Stored dataset items:
☆ ☆ ☆ ☆

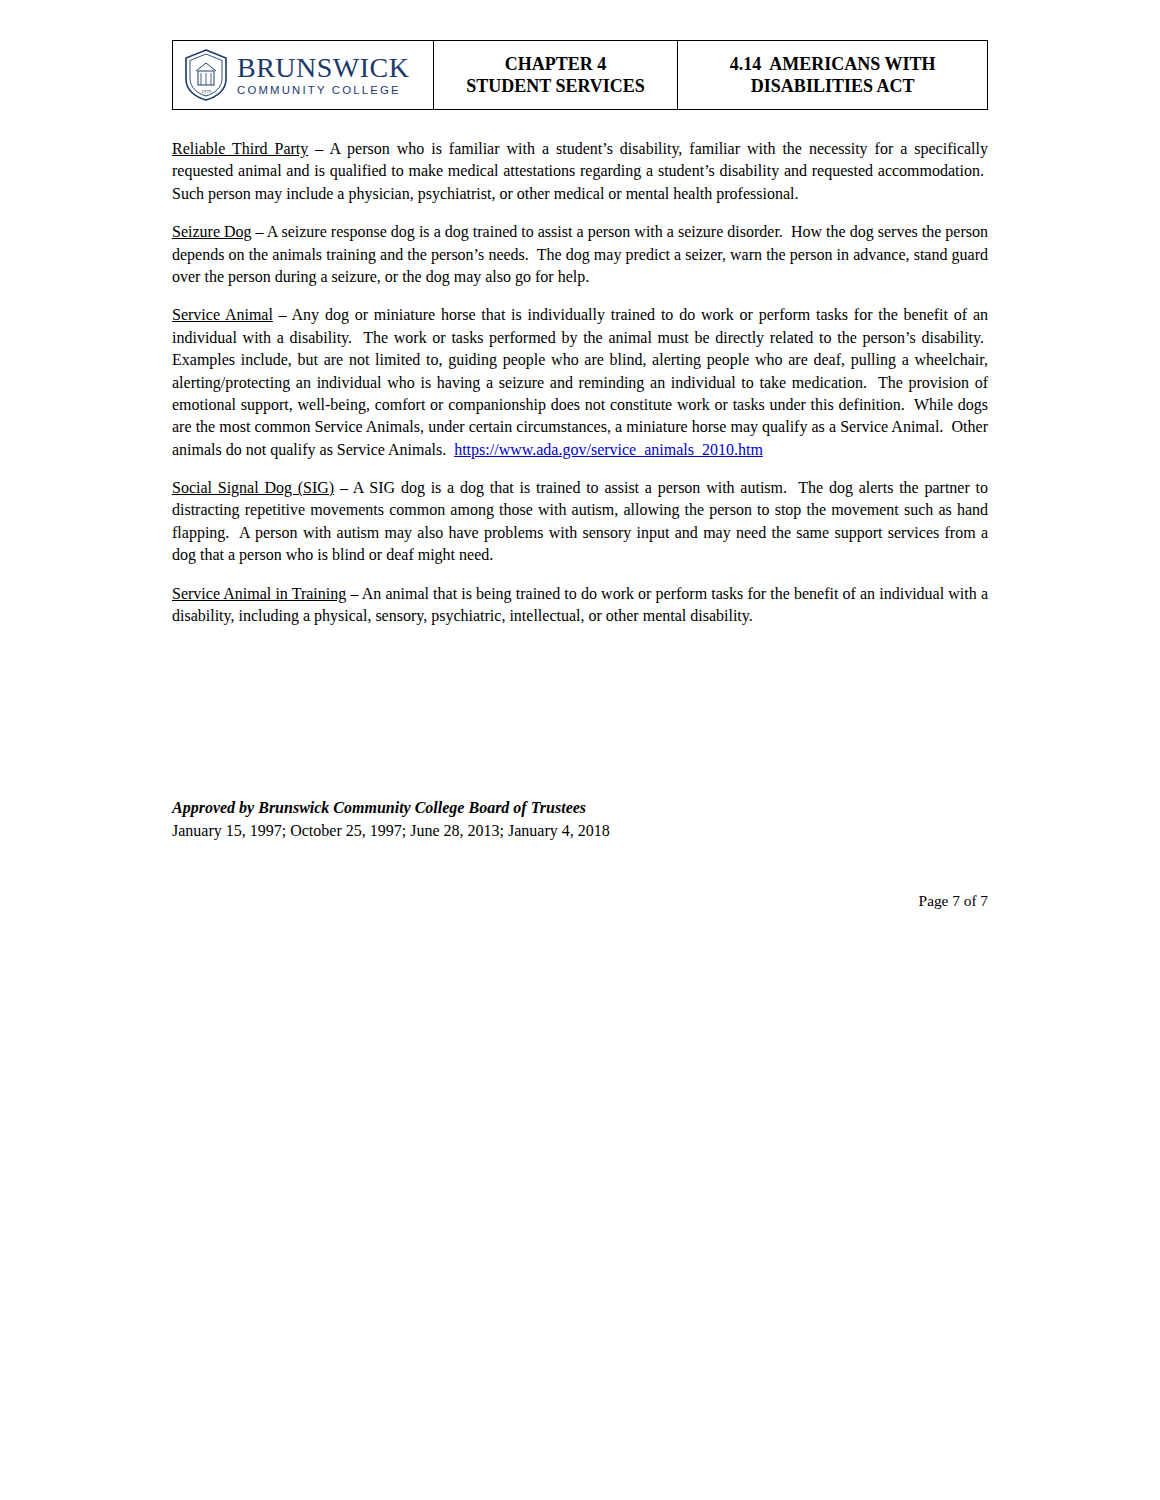| 1979 BRUNSWICK COMMUNITY COLLEGE | CHAPTER 4 STUDENT SERVICES | 4.14 AMERICANS WITH DISABILITIES ACT |
Reliable Third Party – A person who is familiar with a student’s disability, familiar with the necessity for a specifically requested animal and is qualified to make medical attestations regarding a student’s disability and requested accommodation. Such person may include a physician, psychiatrist, or other medical or mental health professional.
Seizure Dog – A seizure response dog is a dog trained to assist a person with a seizure disorder. How the dog serves the person depends on the animals training and the person’s needs. The dog may predict a seizer, warn the person in advance, stand guard over the person during a seizure, or the dog may also go for help.
Service Animal – Any dog or miniature horse that is individually trained to do work or perform tasks for the benefit of an individual with a disability. The work or tasks performed by the animal must be directly related to the person’s disability. Examples include, but are not limited to, guiding people who are blind, alerting people who are deaf, pulling a wheelchair, alerting/protecting an individual who is having a seizure and reminding an individual to take medication. The provision of emotional support, well-being, comfort or companionship does not constitute work or tasks under this definition. While dogs are the most common Service Animals, under certain circumstances, a miniature horse may qualify as a Service Animal. Other animals do not qualify as Service Animals. https://www.ada.gov/service_animals_2010.htm
Social Signal Dog (SIG) – A SIG dog is a dog that is trained to assist a person with autism. The dog alerts the partner to distracting repetitive movements common among those with autism, allowing the person to stop the movement such as hand flapping. A person with autism may also have problems with sensory input and may need the same support services from a dog that a person who is blind or deaf might need.
Service Animal in Training – An animal that is being trained to do work or perform tasks for the benefit of an individual with a disability, including a physical, sensory, psychiatric, intellectual, or other mental disability.
Approved by Brunswick Community College Board of Trustees
January 15, 1997; October 25, 1997; June 28, 2013; January 4, 2018
Page 7 of 7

☆ ☆ ☆ ☆

=== Directions for this task ===
Each line above should be printed again exactly, though the pictures should not be.

=== Solution ===
| 1979 BRUNSWICK COMMUNITY COLLEGE | CHAPTER 4 STUDENT SERVICES | 4.14 AMERICANS WITH DISABILITIES ACT |
Reliable Third Party – A person who is familiar with a student’s disability, familiar with the necessity for a specifically requested animal and is qualified to make medical attestations regarding a student’s disability and requested accommodation. Such person may include a physician, psychiatrist, or other medical or mental health professional.
Seizure Dog – A seizure response dog is a dog trained to assist a person with a seizure disorder. How the dog serves the person depends on the animals training and the person’s needs. The dog may predict a seizer, warn the person in advance, stand guard over the person during a seizure, or the dog may also go for help.
Service Animal – Any dog or miniature horse that is individually trained to do work or perform tasks for the benefit of an individual with a disability. The work or tasks performed by the animal must be directly related to the person’s disability. Examples include, but are not limited to, guiding people who are blind, alerting people who are deaf, pulling a wheelchair, alerting/protecting an individual who is having a seizure and reminding an individual to take medication. The provision of emotional support, well-being, comfort or companionship does not constitute work or tasks under this definition. While dogs are the most common Service Animals, under certain circumstances, a miniature horse may qualify as a Service Animal. Other animals do not qualify as Service Animals. https://www.ada.gov/service_animals_2010.htm
Social Signal Dog (SIG) – A SIG dog is a dog that is trained to assist a person with autism. The dog alerts the partner to distracting repetitive movements common among those with autism, allowing the person to stop the movement such as hand flapping. A person with autism may also have problems with sensory input and may need the same support services from a dog that a person who is blind or deaf might need.
Service Animal in Training – An animal that is being trained to do work or perform tasks for the benefit of an individual with a disability, including a physical, sensory, psychiatric, intellectual, or other mental disability.
Approved by Brunswick Community College Board of Trustees
January 15, 1997; October 25, 1997; June 28, 2013; January 4, 2018
Page 7 of 7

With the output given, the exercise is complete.